Nicotinell® TTS ist prinzipiell wie andere transdermale therapeutische Systeme (z.B. Nitroderm®, Estraderm®) aufgebaut. Die Haftfläche des Systems gibt eine konstante Menge Nikotin (in 24 Stunden 0,7 mg pro cm2) an die Haut ab. Im Gegensatz zu Kaugummis erzeugt deshalb ein Nikotinpflaster einen weitgehend konstanten und flachen Plasmakurvenverlauf. Im «steady state» ergibt Nicotinell ® TTS (20 cm2) Plasmaspiegel um 10 ng/ml.(2)

Nikotin wird hauptsächlich in der Leber metabolisiert. Es hat eine Plasmahalbwertszeit von 2 Stunden. Es wird dabei in verschiedene Metaboliten umgebaut, die vermutlich pharmakologisch nicht von Bedeutung sind. Ein kleinerer Teil wird unverändert und pH-abhängig durch die Nieren ausgeschieden.(3)

Klinische Studien

Bisher sind erst zwei Studien veröffentlicht worden, in denen Nicotinell® TTS kritisch geprüft worden ist: Während drei Monaten nahmen in 21 verschiedenen Arztpraxen 199 Raucher an einer Doppelblindstudie teil. Nicotinell ® TTS wurde in drei Grössen (10, 20 und 30 cm2, entsprechend einer Dosis von 7, 14 bzw. 21 mg/24 Std) verwendet. Die «Placebo»-Systeme hatten das gleiche Aussehen wie Nicotinell® TTS, setzten aber im Vergleich mit den «aktiven» Systemen nur rund 10% der Nikotinmenge frei. Täglich war ein frisches Pflaster zu applizieren. Personen, die mehr als 20 Zigaretten täglich geraucht hatten, begannen die Kur mit einem System von 30 cm2, die übrigen mit einem Pflaster von 20 cm2. Einmal monatlich fand eine Konsultation in der Arztpraxis statt. Bei erfolgreicher Abstinenz wurde auf das nächstkleinere, bei einem Rückfall auf das grössere Pflaster umgestellt. Die Probanden wurden nach der Anzahl der gerauchten Zigaretten gefragt und die Aussage mittels CO-Messung in der Ausatmungsluft überprüft. Eine psychologische Beratung erhielten die Raucher nicht.

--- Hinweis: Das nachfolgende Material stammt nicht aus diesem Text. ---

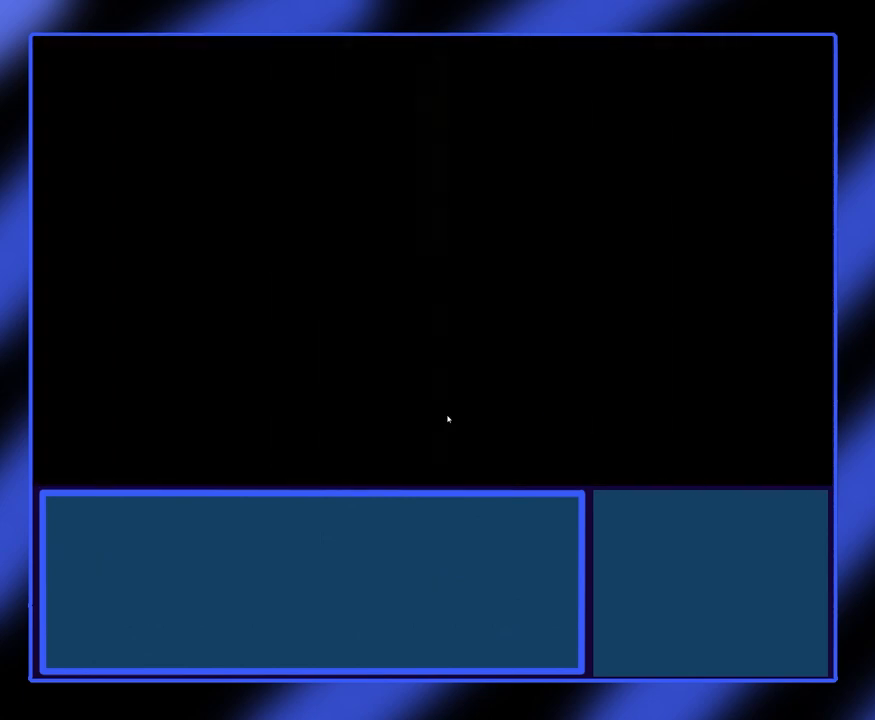
{"keys": [], "mouse": [], "events": []}
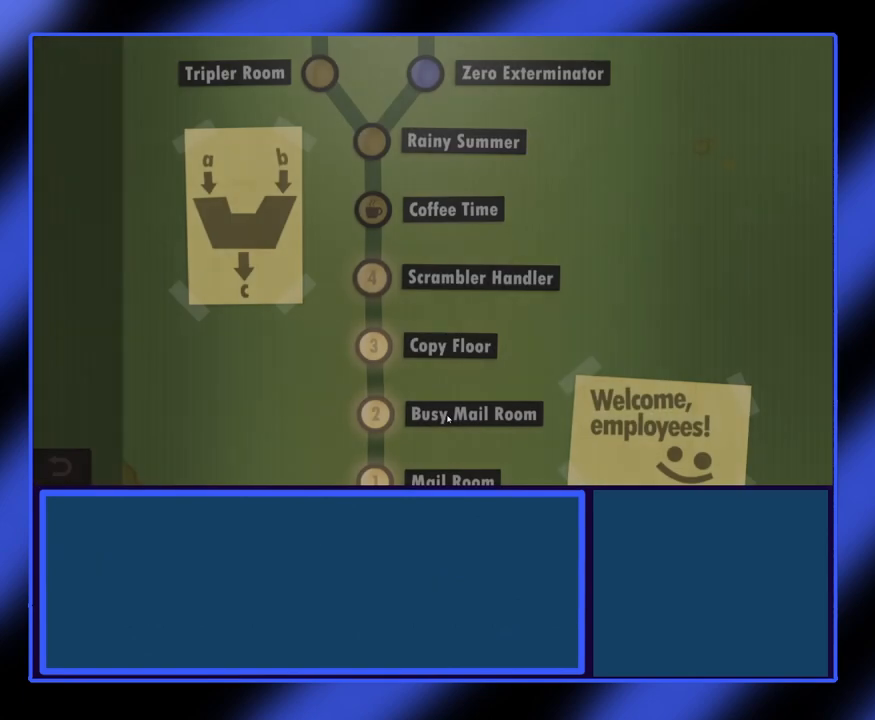
{"keys": [], "mouse": [], "events": []}
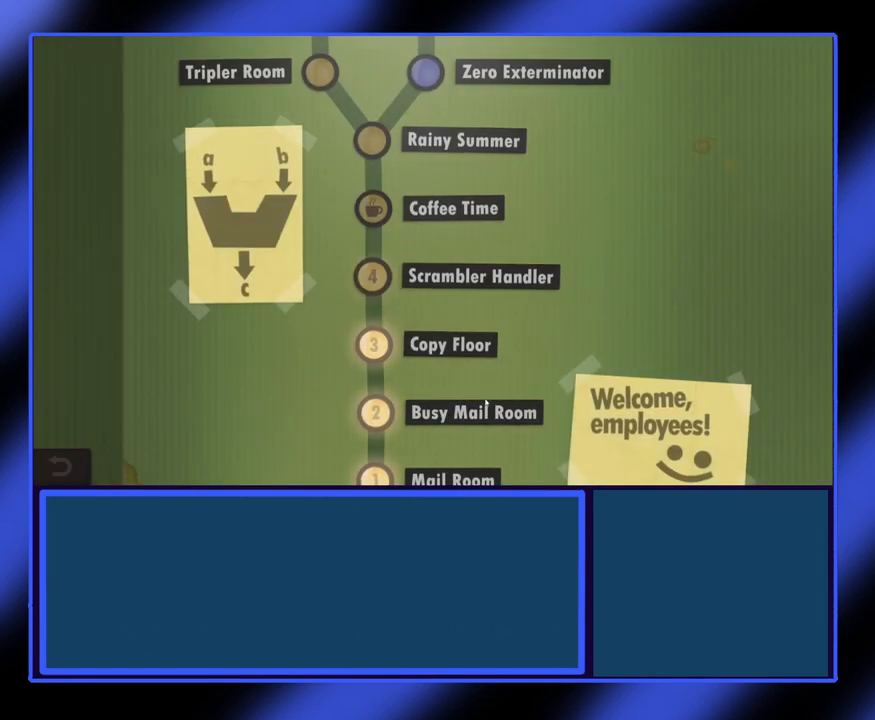
{"keys": [], "mouse": [], "events": []}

Individuen, die mit Nikotin «behandelt» wurden, waren nach 1 Monat zu 41%, nach 2 Monaten und nach 3 Monaten zu 36% abstinent (d.h. sie hatten im vorausgehenden Monat nicht geraucht). Für Personen mit «Placebo»-Pflastern lauteten die entsprechenden Zahlen 19%, 20% und 22%. Sechs Monate nach Beendigung der Kur konnte jedoch kein signifikanter Unterschied zwischen den Gruppen mehr festgestellt werden; 22% der Nikotingruppe und 12% der Placebogruppe waren noch abstinent. Während der Studie nahmen das Verlangen nach Zigaretten und andere Entzugssymptome in beiden Gruppen kontinuierlich ab. In dieser Hinsicht fanden sich nur geringe Unterschiede zwischen den beiden Gruppen. Dagegen stieg das Körpergewicht bei den Abstinenten ohne Nikotinunterstützung um 4,4 kg an, während es bei den Abstinenten mit Nicotinell®-Pflaster konstant blieb.(4)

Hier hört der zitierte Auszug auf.